Palestine : « Le sniper n’aura pas à répondre de ses actes… »

TÉMOIGNAGE. Le 11 novembre dernier, les « moustaaribine », un commando israélien, littéralement « ceux qui se déguisent en Arabes », se sont mêlés à une manifestation à Ramallah, avant d’ouvrir le feu sur les manifestants ? Le diplomate palestinien Bajed Bamya était présent.

Politis.fr  • 13 novembre 2015 abonné·es

« Je ne voulais pas en parler. Trop pénible, trop difficile, ou peut-être parce que les mots semblent insignifiants face à une telle réalité. Mais l’exécution sommaire d’un Palestinien dans un hôpital m’a décidé a rapporter ce que j’ai vu de mes propres yeux hier ».

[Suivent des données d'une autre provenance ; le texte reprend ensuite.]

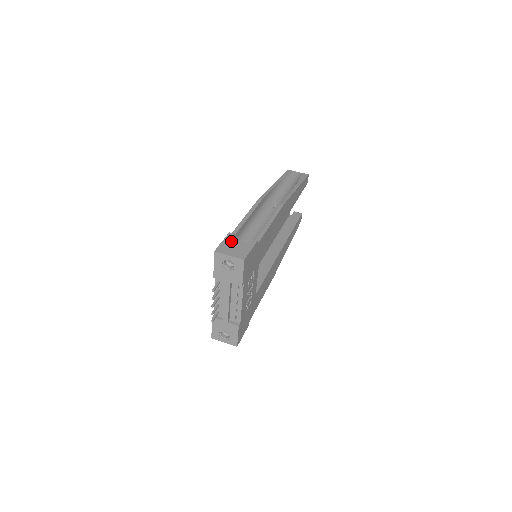
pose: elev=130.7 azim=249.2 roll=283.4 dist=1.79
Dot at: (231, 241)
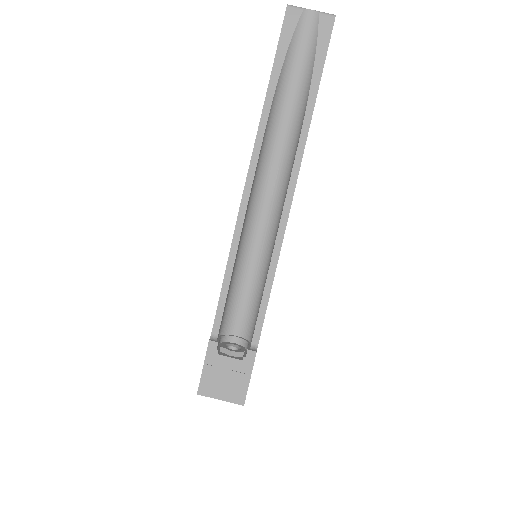
Dot at: (216, 364)
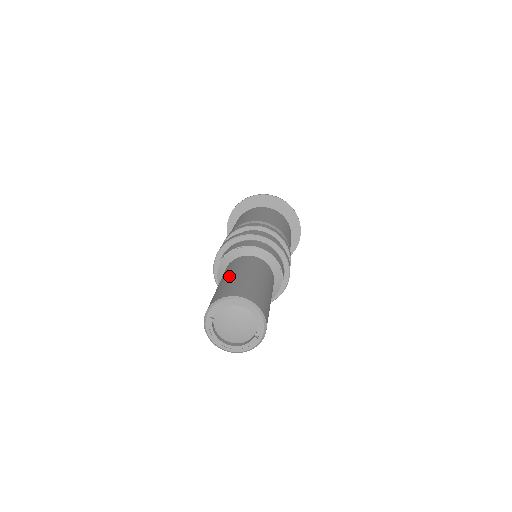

L’homme qui parle ainsi est Majed Bamya, chargé du dossier des prisonniers auprès du ministère palestinien des Affaires étrangères. Il est également chercheur pour le Réseau euroméditérranéen des droits de l’homme. Il participait mercredi à une marche organisée à Ramallah à la mémoire de Yasser Arafat, mort le 11 novembre 2004.

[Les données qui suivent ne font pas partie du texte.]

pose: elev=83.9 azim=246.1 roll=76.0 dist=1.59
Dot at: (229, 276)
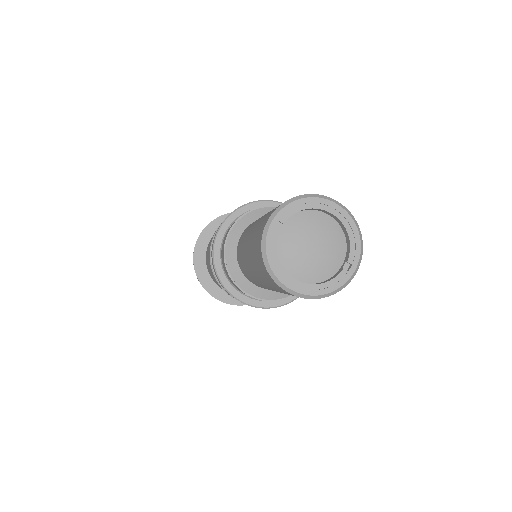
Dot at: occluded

*« Ce qu’on appelle communément les heurts ont éclaté, rapport Majed Bamya, mais définissons les heurts. Des jeunes munis de pierres contre des jeeps militaires blindés, des tours, des murs, et un arsenal militaire. Ici se passe l’histoire que personne ne vous raconte, celle du soulèvement d’une génération qu’on assassine impunément (…).

Nous étions en train de discuter de la situation, et des jeunes essoufflés nous entouraient, les soldats étaient hors de portée, et nous regardaient du haut de la colline, tout en se positionnant en formation de combat.Nous nous demandions quand commencerait la salve de bombes lacrymogènes qui durant les derniers jours ont provoqué la mort de deux personnes au moins, et comment s’adapter au vent pour en minimiser la portée.Face à moi, à moins d’un mètre, un jeune homme porte la main a son cou.

Pour moi, le temps est suspendu durant cette infinie seconde, je sais ce qui suivra… il s’écroule. Des taches de sang apparaissent sur son col. Les jeunes crient, appellent l’ambulance. Un jeune homme crie à la foule ‘des snipers ! des snipers !’. Panique dans la foule, on évoque d’autres jeunes qui s’écroulent sans qu’un seul bruit de balle se fasse entendre. Tout le monde court pour esquiver ces balles silencieuses et invisibles. Devant nous apparait un homme à la main déformée et ensanglantée, comme un puzzle impossible à assembler de nouveau, il demande une ambulance. Des jeunes bravent les balles pour l’amener vers l’ambulance. Les blessés se succèdent et il n’y a plus d’ambulances disponibles.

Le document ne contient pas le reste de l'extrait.